Given passage:
::::::::

Construction of a cas1 deletion mutant

The Δcas1 markerless deletion mutant was created using allelic exchange mutagenesis based on a method described previously [36,37]. Overlapping flanks of cas1 were created by overlap-extension PCR [38] using PF441 + PF427 and PF1342 + PF741 for upstream and downstream fragments respectively. The overlap product was generated using primers PF441 + PF741 and the two PCR products as template. The resulting product was digested with BamHI and XbaI and ligated into pBluescript II KS+. E. coli DH5α was transformed with this construct (designated as pPF565). The sequence was confirmed using primers PF217 + PF218 before transferring the overlap-product into the suicide vector pKNG101 [36] at the same restriction enzyme sites (BamHI and XbaI). E. coli CC118λpir was transformed with the pKNG101 ligation construct, giving pPF568 and its sequence was confirmed using primers PF213 + PF214. Tri-parental mating using the helper strain E. coli HH26 (pNJ5000) [39] was performed to conjugate pPF568 from the E. coli CC118λpir donor [40] to the wild type (WT) P. atrosepticum recipient. After mating on LBA, single cross-over integrants were isolated on minimal agar containing 0.2% w/v glucose and Sm. Integrants were then grown in LB without selection before plating on 10% w/v sucrose minimal medium to select for the second cross-over event. Mutants were confirmed by PCR using primer pairs PF292 + PF247 and PF390 + PF391 as shown in Figure 1(a) and by sequencing.

PatCas1 is required for spacer acquisition in vivo

Figure 1
PatCas1 is required for spacer acquisition in vivo

(a) Creation of the markerless Δcas1 mutant (PCF196) by allelic exchange mutagenesis. The mutant was confirmed by PCR and sequencing using primers external to cas1 (PF247 and PF292) and internal to cas1 (PF390 and PF391), as indicated on the schematics of the cas operon. (b) Loss of the primed plasmid (pPrimed; pPF574) containing an mCherry gene and a protospacer with a mutant PAM was measured in the WT and Δcas1 mutant as described previously [27]. Data shown are the means ± S.D. (n=3). (c) Spacer acquisition in the WT and Δcas1 mutants shown in (b) was detected by PCR amplification of the CRISPR1 array as depicted schematically and described previously [27]. As a control, spacer acquisition from a plasmid (pNaïve; pPF571) lacking any protospacer was also measured in the WT.

::::::::

Provided data:
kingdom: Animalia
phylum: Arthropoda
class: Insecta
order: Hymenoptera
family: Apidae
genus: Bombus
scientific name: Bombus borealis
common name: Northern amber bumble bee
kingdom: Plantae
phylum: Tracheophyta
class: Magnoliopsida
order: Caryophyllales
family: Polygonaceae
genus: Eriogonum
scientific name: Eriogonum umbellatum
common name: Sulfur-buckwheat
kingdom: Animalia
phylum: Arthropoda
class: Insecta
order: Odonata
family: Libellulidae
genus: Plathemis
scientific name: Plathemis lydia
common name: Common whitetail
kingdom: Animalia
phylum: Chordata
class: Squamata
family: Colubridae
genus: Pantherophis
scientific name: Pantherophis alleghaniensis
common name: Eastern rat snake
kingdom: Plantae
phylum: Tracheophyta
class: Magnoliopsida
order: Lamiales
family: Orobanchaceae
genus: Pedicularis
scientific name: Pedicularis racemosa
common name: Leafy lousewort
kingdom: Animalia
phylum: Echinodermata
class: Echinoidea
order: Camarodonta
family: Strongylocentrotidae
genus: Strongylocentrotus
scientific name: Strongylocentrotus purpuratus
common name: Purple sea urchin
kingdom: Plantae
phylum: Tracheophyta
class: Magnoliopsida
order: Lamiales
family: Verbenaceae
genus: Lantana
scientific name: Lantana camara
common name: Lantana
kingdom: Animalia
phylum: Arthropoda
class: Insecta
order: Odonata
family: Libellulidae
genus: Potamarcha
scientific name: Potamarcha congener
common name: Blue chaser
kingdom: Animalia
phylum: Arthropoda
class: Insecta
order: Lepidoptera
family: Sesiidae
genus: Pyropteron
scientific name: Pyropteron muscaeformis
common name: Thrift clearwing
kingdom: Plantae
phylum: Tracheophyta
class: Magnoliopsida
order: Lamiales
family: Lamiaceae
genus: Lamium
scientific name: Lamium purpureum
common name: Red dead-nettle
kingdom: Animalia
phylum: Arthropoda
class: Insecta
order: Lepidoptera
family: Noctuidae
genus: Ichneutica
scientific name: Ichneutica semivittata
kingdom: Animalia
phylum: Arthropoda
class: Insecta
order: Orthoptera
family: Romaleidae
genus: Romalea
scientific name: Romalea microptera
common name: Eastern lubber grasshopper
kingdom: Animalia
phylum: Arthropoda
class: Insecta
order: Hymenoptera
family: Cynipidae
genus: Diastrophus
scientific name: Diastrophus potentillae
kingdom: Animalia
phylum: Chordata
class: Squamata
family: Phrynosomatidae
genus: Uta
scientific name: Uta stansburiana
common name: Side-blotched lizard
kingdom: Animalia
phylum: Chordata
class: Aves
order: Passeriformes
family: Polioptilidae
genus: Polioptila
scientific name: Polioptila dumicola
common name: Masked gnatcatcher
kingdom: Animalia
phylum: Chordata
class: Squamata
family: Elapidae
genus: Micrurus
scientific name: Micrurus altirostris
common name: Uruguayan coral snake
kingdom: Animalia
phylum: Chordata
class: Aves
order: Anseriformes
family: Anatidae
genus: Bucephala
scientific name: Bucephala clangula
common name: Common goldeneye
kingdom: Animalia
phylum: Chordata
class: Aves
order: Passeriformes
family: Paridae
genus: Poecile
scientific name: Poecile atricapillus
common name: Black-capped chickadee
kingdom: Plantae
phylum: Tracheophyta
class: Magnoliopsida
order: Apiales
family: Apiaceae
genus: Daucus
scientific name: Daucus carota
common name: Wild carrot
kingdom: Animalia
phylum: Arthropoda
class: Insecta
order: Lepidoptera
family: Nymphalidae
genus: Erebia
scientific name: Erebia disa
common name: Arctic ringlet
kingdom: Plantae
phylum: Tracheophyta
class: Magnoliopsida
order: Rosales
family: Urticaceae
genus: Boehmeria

::::::::

Problem details:
Copy the passage on the cas1 deletion mutant word for word, from "(a) Creation of" to "measured in the WT.".

Solution to the exercise:
(a) Creation of the markerless Δcas1 mutant (PCF196) by allelic exchange mutagenesis. The mutant was confirmed by PCR and sequencing using primers external to cas1 (PF247 and PF292) and internal to cas1 (PF390 and PF391), as indicated on the schematics of the cas operon. (b) Loss of the primed plasmid (pPrimed; pPF574) containing an mCherry gene and a protospacer with a mutant PAM was measured in the WT and Δcas1 mutant as described previously [27]. Data shown are the means ± S.D. (n=3). (c) Spacer acquisition in the WT and Δcas1 mutants shown in (b) was detected by PCR amplification of the CRISPR1 array as depicted schematically and described previously [27]. As a control, spacer acquisition from a plasmid (pNaïve; pPF571) lacking any protospacer was also measured in the WT.